(Activity): Can you reproduce the part of the records that runs from their first line through the line containing "Financiers (2003-2008)", replacing "Membre" with "Member" and leaving everything else unchanged?

══════════

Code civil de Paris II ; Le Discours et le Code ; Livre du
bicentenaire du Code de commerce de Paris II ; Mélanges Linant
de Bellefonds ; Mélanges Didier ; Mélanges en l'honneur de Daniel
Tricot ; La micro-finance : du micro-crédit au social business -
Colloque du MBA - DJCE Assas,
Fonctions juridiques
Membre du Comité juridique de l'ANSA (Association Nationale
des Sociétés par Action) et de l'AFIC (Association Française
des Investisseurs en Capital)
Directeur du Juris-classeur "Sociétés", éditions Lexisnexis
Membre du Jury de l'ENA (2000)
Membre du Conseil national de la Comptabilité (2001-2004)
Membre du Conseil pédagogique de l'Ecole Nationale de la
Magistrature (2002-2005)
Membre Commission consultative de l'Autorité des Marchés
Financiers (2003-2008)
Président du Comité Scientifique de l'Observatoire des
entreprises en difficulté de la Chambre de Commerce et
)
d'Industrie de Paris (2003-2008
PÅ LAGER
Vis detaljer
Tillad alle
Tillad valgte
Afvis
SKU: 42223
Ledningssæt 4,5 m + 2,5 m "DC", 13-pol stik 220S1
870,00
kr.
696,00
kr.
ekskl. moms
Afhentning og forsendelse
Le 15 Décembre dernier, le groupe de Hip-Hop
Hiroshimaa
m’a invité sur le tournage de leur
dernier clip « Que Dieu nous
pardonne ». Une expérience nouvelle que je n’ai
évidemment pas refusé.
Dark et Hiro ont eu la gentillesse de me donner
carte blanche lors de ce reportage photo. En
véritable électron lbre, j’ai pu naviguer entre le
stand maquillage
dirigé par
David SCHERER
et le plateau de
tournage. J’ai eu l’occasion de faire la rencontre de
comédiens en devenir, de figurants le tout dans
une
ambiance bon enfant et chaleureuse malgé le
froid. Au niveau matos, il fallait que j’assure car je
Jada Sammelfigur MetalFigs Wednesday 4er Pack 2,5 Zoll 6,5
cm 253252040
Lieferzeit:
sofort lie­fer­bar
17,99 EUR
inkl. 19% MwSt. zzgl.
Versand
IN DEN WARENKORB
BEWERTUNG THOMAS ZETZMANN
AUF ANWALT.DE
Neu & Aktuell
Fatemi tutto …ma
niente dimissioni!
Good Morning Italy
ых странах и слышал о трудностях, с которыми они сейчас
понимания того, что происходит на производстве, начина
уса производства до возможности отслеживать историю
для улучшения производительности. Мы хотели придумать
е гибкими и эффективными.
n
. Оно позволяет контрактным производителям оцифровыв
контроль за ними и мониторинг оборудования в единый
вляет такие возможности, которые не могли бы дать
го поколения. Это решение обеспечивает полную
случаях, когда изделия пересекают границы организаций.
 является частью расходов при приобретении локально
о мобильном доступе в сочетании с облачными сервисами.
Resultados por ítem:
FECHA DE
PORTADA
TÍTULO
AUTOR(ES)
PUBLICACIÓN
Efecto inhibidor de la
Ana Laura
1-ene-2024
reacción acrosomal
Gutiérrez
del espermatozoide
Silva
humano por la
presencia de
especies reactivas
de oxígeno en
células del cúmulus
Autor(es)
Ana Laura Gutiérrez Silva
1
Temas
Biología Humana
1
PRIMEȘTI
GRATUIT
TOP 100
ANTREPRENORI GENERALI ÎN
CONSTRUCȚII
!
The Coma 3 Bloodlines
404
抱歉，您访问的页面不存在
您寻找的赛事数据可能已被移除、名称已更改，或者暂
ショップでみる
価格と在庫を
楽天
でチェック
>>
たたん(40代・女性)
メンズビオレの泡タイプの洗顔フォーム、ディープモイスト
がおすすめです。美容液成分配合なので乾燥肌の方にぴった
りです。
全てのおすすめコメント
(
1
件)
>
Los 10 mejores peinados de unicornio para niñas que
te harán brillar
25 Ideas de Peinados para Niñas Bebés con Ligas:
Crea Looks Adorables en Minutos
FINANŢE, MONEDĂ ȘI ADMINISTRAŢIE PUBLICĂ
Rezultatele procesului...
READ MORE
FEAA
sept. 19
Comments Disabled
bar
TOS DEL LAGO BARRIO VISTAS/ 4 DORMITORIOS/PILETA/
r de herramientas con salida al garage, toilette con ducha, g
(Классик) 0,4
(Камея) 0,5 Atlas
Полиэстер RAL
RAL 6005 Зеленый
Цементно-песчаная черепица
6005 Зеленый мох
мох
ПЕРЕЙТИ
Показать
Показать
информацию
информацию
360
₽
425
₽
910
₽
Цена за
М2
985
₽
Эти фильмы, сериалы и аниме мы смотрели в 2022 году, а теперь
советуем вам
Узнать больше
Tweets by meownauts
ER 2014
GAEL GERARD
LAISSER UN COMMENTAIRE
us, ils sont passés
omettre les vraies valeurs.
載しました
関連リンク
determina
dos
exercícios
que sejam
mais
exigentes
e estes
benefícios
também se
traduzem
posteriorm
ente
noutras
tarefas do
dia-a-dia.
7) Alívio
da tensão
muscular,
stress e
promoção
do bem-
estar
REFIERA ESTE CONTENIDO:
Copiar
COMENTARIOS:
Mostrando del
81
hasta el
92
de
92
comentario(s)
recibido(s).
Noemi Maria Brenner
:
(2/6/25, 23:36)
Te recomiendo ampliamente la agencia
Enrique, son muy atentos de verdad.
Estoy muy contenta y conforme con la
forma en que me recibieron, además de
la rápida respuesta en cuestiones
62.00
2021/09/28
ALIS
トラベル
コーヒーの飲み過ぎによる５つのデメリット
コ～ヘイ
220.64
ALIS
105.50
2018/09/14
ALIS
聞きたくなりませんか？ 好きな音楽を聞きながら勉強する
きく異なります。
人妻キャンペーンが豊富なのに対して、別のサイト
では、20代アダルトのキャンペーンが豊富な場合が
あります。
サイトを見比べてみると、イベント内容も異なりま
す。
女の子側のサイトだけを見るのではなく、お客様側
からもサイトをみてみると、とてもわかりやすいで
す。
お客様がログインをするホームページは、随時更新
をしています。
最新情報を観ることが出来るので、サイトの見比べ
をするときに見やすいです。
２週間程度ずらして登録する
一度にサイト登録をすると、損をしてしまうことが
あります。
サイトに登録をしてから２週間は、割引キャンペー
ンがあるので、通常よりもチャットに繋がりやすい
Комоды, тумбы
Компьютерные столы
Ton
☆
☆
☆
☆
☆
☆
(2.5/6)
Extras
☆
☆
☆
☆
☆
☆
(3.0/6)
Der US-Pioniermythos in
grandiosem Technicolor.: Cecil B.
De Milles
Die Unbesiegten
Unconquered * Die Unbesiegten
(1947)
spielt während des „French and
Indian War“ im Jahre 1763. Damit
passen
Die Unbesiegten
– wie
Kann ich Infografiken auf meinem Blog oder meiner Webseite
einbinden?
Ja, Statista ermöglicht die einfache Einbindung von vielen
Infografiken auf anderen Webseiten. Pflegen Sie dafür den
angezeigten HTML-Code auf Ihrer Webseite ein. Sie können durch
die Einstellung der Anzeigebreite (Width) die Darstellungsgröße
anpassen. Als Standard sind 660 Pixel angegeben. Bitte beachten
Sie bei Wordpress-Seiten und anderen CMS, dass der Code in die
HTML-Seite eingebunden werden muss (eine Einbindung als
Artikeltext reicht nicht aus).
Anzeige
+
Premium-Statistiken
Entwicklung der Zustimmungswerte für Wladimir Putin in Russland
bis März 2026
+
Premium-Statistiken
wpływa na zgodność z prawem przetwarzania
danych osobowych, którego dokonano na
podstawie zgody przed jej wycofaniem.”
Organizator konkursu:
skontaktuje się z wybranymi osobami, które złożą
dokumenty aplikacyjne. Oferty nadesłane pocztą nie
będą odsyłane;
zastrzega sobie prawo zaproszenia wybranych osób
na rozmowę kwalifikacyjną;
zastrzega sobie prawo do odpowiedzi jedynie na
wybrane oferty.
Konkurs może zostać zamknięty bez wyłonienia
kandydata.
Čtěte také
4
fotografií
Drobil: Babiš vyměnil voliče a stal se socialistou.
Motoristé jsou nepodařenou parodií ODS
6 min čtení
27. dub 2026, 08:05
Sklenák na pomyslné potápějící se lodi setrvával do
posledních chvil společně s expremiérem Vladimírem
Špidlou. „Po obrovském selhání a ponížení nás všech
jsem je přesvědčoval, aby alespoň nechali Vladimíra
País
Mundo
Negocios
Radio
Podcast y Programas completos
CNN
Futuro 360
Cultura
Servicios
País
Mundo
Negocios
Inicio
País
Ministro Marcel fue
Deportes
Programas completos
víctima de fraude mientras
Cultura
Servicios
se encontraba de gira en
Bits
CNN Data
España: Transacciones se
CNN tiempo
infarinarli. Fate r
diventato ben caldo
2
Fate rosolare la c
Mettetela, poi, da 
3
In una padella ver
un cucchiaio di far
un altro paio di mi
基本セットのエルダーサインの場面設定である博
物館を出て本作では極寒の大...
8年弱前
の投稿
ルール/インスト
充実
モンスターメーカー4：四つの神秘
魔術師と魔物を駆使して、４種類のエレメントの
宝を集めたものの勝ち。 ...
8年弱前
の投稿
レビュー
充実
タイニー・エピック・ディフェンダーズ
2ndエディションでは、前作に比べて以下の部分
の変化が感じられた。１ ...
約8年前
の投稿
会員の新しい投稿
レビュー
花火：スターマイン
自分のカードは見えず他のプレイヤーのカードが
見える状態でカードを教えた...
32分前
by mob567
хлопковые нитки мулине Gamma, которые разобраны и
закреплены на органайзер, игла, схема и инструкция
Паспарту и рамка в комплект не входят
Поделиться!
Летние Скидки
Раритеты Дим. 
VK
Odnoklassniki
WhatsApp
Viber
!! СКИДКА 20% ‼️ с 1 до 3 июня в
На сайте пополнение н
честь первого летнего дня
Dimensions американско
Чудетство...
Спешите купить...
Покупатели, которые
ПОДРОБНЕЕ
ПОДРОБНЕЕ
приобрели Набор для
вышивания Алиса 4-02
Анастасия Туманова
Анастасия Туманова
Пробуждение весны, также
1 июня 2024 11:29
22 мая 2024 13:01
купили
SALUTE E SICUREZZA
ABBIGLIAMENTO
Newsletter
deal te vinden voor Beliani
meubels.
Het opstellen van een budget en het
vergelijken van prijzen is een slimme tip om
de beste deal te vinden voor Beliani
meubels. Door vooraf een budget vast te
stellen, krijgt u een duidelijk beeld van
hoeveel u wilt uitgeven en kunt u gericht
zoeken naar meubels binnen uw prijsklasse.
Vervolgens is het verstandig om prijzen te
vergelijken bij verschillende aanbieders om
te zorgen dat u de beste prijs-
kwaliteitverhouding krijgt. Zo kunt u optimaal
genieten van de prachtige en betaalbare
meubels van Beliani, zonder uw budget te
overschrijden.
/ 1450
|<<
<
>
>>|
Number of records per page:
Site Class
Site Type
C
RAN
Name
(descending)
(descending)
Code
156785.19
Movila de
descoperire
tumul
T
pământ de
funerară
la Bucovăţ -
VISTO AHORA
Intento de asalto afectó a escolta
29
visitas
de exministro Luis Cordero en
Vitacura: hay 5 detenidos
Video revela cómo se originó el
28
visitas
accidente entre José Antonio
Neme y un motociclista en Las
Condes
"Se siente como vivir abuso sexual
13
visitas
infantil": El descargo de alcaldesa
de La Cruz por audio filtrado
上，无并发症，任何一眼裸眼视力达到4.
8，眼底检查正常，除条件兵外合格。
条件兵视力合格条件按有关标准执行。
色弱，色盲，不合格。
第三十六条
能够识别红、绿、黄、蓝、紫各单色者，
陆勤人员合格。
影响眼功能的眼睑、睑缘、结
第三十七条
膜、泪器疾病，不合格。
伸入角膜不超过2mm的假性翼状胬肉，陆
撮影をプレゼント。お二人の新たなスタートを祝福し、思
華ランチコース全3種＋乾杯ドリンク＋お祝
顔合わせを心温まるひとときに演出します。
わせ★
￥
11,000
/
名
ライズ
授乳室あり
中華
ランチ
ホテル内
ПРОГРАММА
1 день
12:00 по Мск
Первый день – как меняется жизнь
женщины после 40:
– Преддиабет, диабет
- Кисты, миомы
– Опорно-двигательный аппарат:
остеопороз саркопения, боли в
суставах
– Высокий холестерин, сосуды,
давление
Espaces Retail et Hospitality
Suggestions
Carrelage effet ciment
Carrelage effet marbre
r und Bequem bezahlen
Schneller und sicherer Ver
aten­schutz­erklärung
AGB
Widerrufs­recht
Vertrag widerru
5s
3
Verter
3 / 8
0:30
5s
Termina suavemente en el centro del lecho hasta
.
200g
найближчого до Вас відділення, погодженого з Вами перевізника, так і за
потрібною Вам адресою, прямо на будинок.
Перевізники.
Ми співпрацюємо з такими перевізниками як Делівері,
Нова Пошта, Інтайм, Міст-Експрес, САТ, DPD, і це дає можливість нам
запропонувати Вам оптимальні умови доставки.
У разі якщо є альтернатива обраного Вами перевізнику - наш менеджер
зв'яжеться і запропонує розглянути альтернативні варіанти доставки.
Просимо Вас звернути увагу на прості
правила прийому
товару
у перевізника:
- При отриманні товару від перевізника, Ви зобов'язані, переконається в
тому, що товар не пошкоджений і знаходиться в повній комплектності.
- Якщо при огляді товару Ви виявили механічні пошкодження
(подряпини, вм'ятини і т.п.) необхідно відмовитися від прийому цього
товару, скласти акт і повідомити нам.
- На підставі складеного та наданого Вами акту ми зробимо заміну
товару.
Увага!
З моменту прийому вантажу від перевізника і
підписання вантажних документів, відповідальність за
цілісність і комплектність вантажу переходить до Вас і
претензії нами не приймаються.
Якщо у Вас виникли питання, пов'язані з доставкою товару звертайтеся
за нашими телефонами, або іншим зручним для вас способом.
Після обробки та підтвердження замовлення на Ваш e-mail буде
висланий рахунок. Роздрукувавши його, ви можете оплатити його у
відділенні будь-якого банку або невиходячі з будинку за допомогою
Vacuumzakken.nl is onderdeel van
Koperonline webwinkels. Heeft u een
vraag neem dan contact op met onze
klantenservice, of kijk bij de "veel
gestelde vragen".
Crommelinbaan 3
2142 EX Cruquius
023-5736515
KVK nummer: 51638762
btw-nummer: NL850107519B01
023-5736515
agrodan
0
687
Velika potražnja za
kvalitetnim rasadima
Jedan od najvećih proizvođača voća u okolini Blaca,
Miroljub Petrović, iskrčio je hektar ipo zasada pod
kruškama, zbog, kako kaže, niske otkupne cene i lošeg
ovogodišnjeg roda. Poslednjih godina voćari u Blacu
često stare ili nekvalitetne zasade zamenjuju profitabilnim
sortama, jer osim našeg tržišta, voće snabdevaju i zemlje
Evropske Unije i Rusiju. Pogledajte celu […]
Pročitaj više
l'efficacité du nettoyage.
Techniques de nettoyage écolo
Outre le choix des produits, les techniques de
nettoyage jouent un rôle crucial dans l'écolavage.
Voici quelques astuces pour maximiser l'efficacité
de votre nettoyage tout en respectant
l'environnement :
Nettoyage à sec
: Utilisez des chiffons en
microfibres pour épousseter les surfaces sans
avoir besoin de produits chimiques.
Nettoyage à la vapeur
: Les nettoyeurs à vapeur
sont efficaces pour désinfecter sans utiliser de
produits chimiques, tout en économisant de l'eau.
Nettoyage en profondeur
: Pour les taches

══════════

(Finished exercise):
Code civil de Paris II ; Le Discours et le Code ; Livre du
bicentenaire du Code de commerce de Paris II ; Mélanges Linant
de Bellefonds ; Mélanges Didier ; Mélanges en l'honneur de Daniel
Tricot ; La micro-finance : du micro-crédit au social business -
Colloque du MBA - DJCE Assas,
Fonctions juridiques
Member du Comité juridique de l'ANSA (Association Nationale
des Sociétés par Action) et de l'AFIC (Association Française
des Investisseurs en Capital)
Directeur du Juris-classeur "Sociétés", éditions Lexisnexis
Member du Jury de l'ENA (2000)
Member du Conseil national de la Comptabilité (2001-2004)
Member du Conseil pédagogique de l'Ecole Nationale de la
Magistrature (2002-2005)
Member Commission consultative de l'Autorité des Marchés
Financiers (2003-2008)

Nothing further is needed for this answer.